> **Text segment**:
↓↓↓

July 14, 2024

Finding a randomly numbered ballot

In my previous posts, I’ve been discussing ballot-level comparison audits, a form of risk-limiting audit. Ballots are imprinted with serial numbers (after they leave the voter’s hands); during the audit, a person must find a particular numbered ballot in a batch of a thousand (more or less).

If the ballot papers are numbered consecutively, that’s not too difficult. But if the serial numbers are in random order, it’s very time-consuming.

An answer to the second puzzle.

So here’s my next idea. Likely I’m not the first to think of it, so I can’t claim much credit. And this idea may or may not be practical; it would need to be tested in practice.

Problem: You have a batch of serial-numbered ballots, like this, and you need to find the one numbered 0236000482.

Take the pile of ballots, and feed them through a high-volume scanner. Scanners that can do 140 pages per minute cost about $6000. The computer attached to the scanner can use OCR (optical character recognition) software just on the corners of the page, to find and recognize the serial number. When it finds the right number, the computer commands the scanner to stop.

Then the human auditor can pick up the last-scanned page, and examine it to make sure it’s the right number.

↑↑↑

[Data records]
↓↓↓

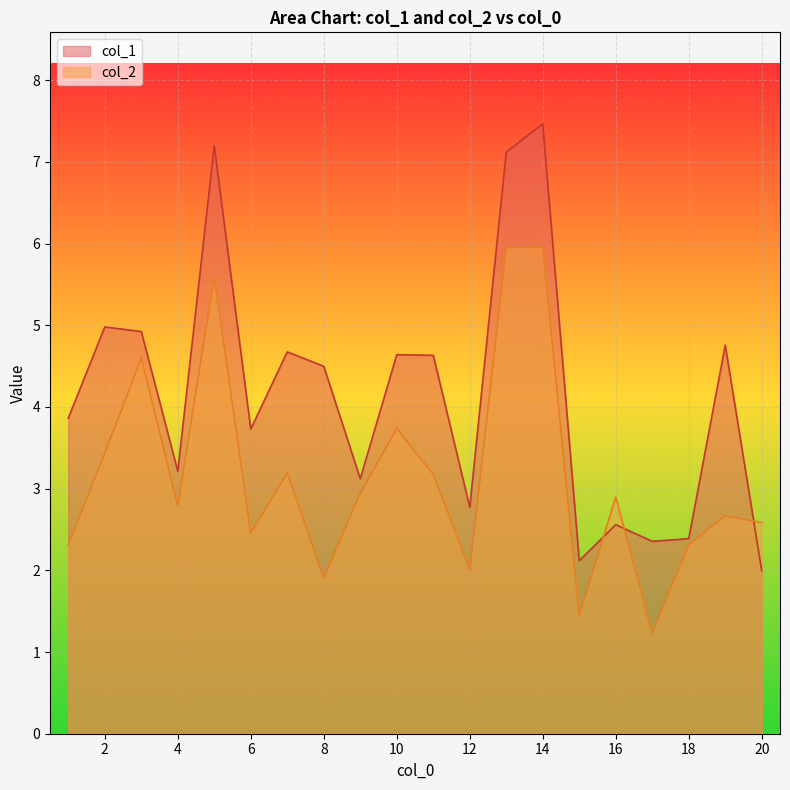

What is the value of the col_2 point at the 20th from the left?

2.6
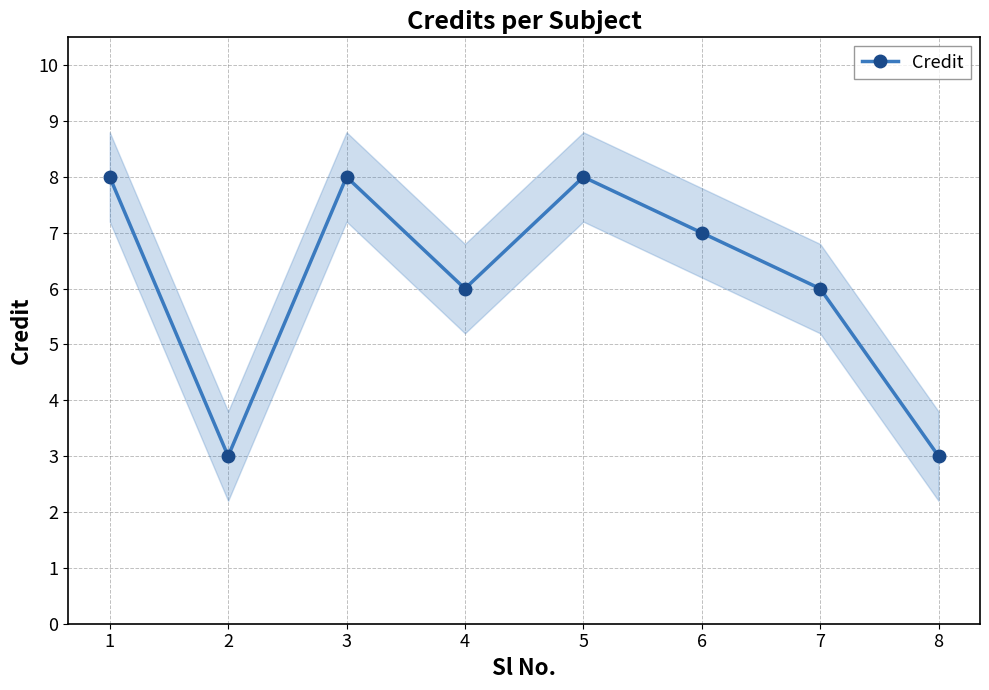

How many points are lower than both their immediate neighbors (excluding endpoints)?

2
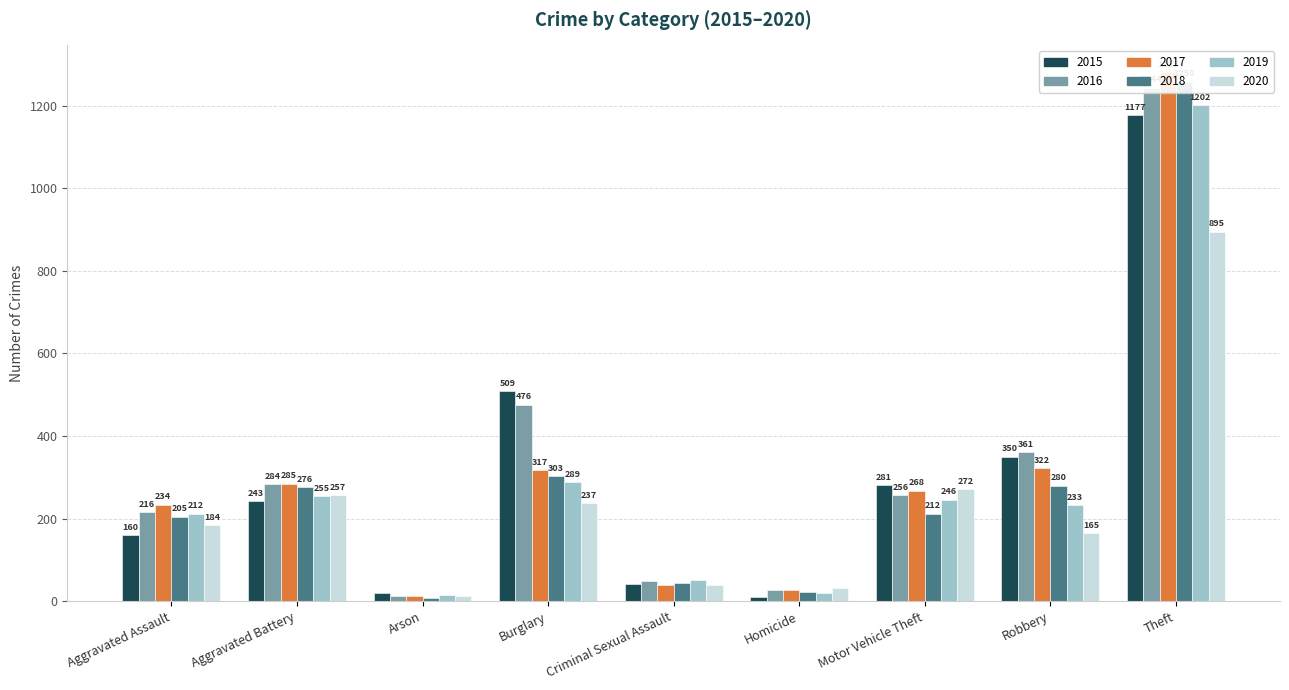

What is the minimum value for 2019?

15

↑↑↑

> **Tasks**:
- a) In the text on finding a randomly numbered ballot, about how much do scanners that handle 140 pages per minute cost?
- b) In the entries, rewrite the part that runs from the line containing "How many points" through the end of the entries, with "immediate" changed to "adjacent" and everything else kept the same. Omit the pictures.

> **Responses by item number**:
- a) About $6000.

- b)
How many points are lower than both their adjacent neighbors (excluding endpoints)?

2

What is the minimum value for 2019?

15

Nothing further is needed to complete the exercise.